━━━ DATASET CONTENT ━━━
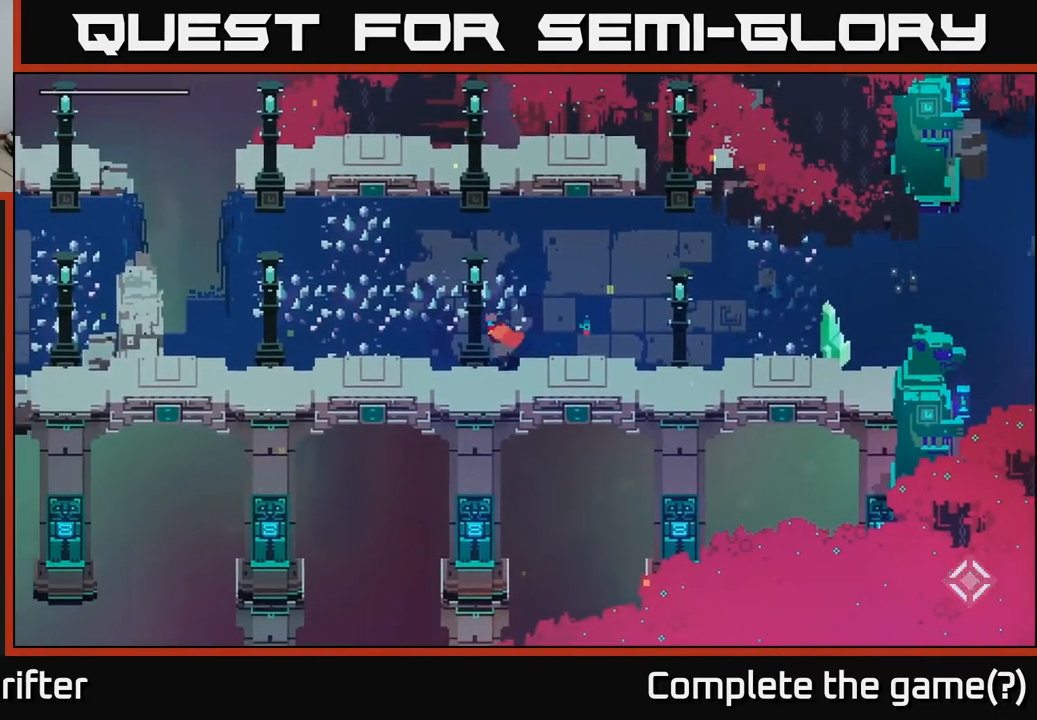
{"buttons": [], "left_stick": "down-left", "right_stick": "center", "events": [[367, "left_stick", "down-left"]]}
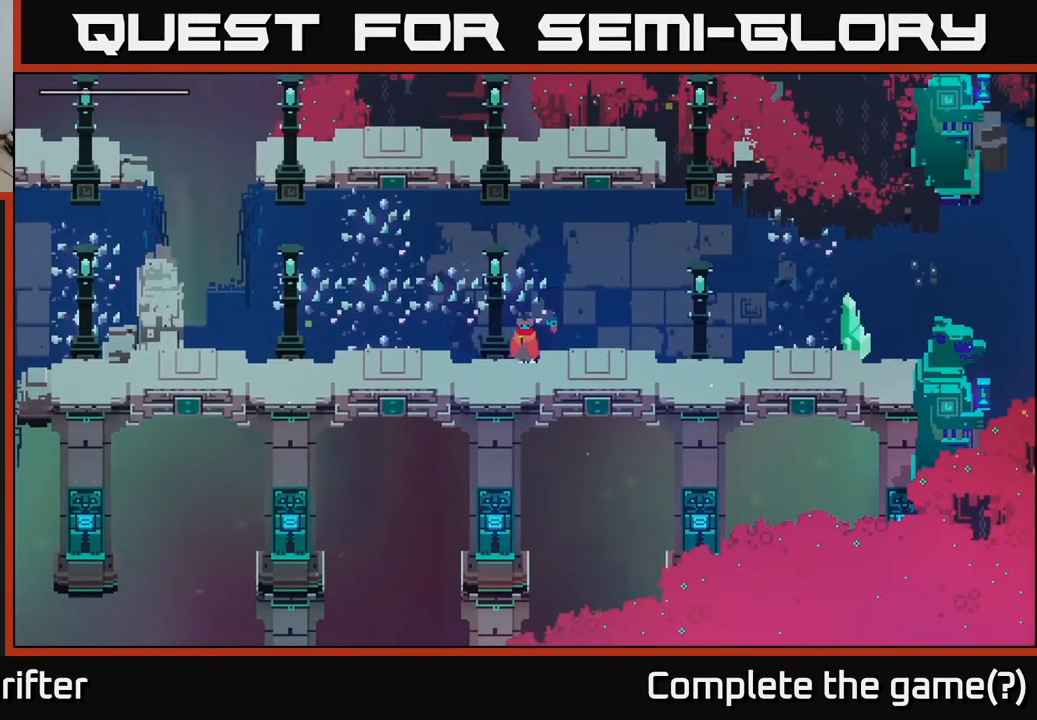
{"buttons": [], "left_stick": "right", "right_stick": "center", "events": [[133, "left_stick", "left"], [367, "left_stick", "right"]]}
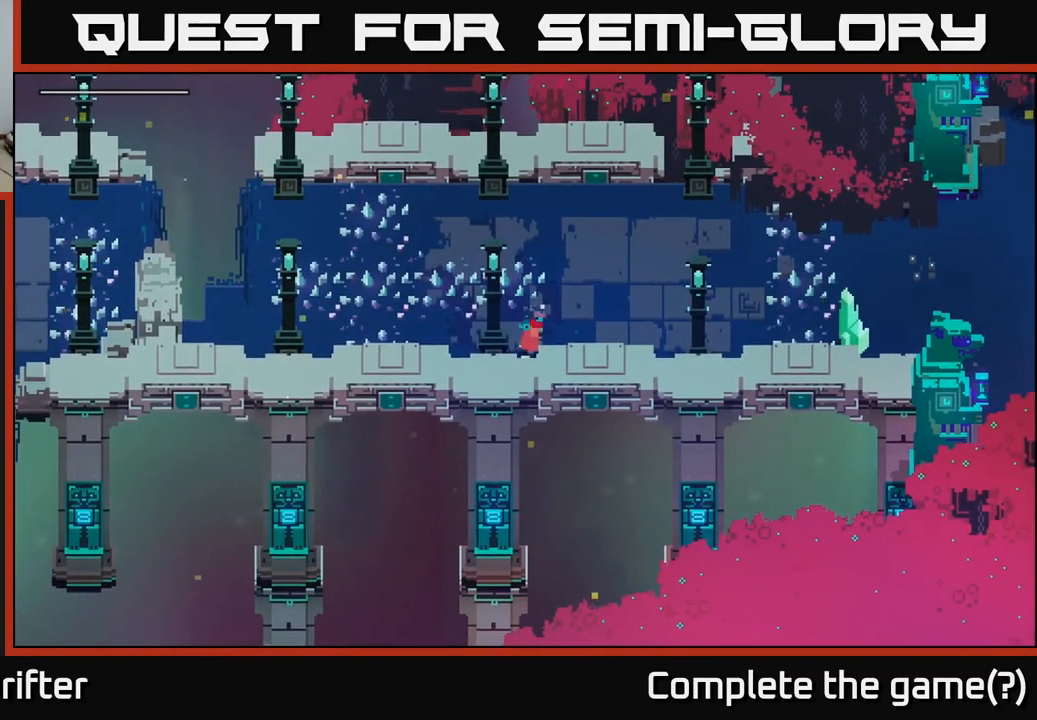
{"buttons": [], "left_stick": "up", "right_stick": "center", "events": [[33, "left_stick", "up-right"], [417, "left_stick", "up"]]}
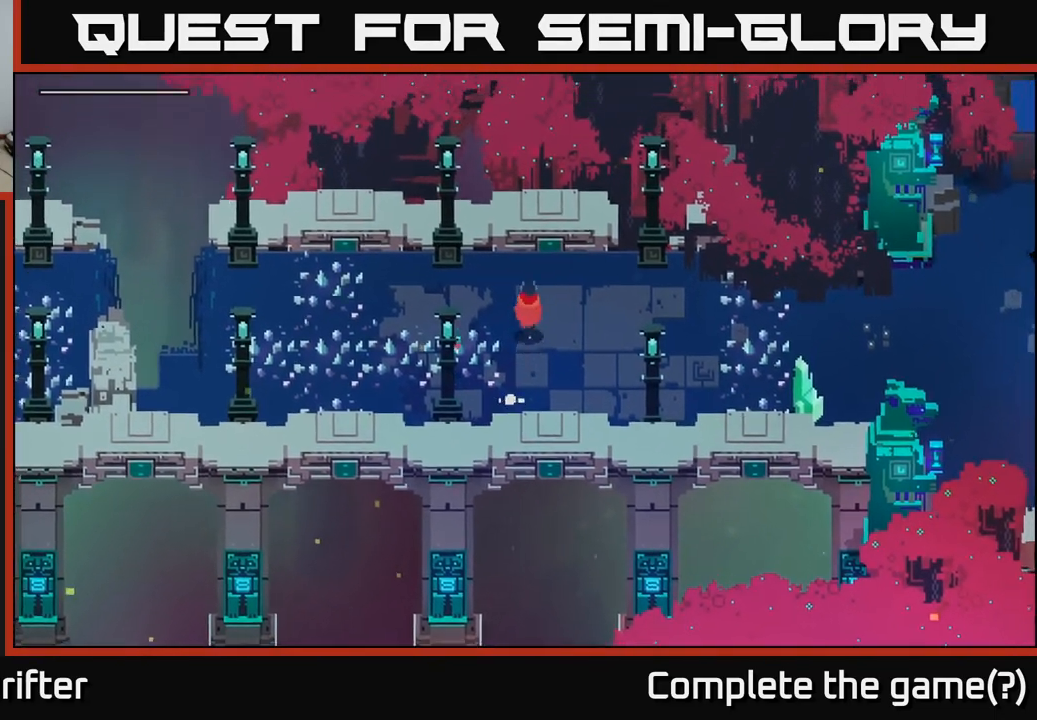
{"buttons": [], "left_stick": "left", "right_stick": "center", "events": [[17, "left_stick", "up-left"], [250, "left_stick", "left"]]}
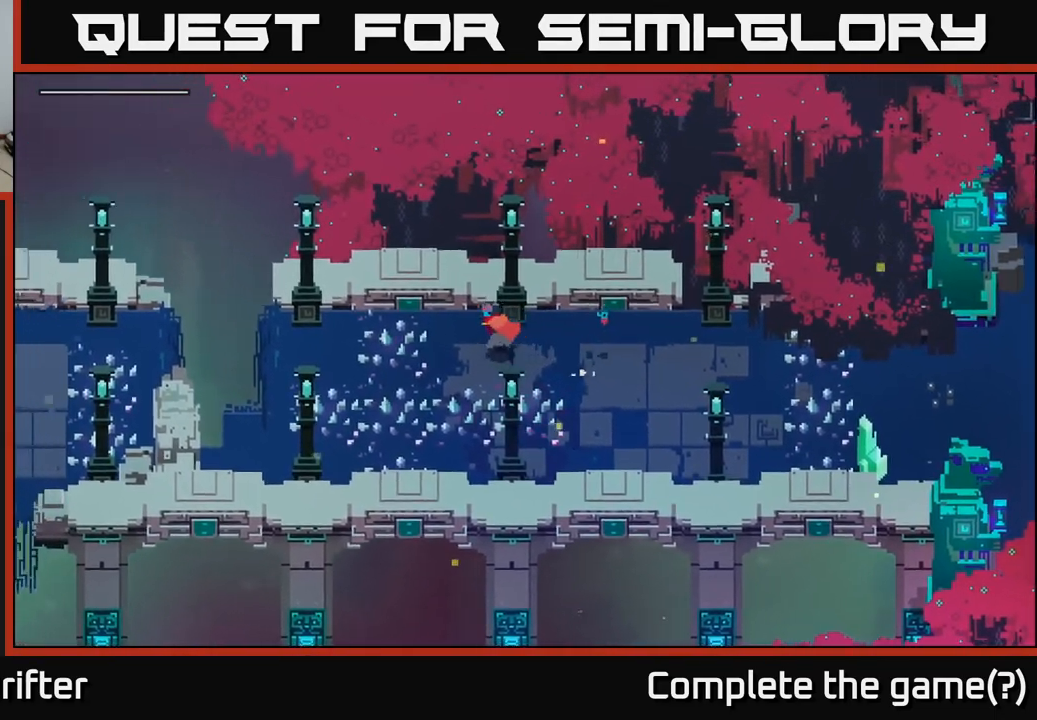
{"buttons": [], "left_stick": "left", "right_stick": "center", "events": [[317, "A", "down"], [467, "A", "up"]]}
━━━
Repeat the data exactly, without the pictures.

### ANSWER SPACE:
{"buttons": [], "left_stick": "down-left", "right_stick": "center", "events": [[367, "left_stick", "down-left"]]}
{"buttons": [], "left_stick": "right", "right_stick": "center", "events": [[133, "left_stick", "left"], [367, "left_stick", "right"]]}
{"buttons": [], "left_stick": "up", "right_stick": "center", "events": [[33, "left_stick", "up-right"], [417, "left_stick", "up"]]}
{"buttons": [], "left_stick": "left", "right_stick": "center", "events": [[17, "left_stick", "up-left"], [250, "left_stick", "left"]]}
{"buttons": [], "left_stick": "left", "right_stick": "center", "events": [[317, "A", "down"], [467, "A", "up"]]}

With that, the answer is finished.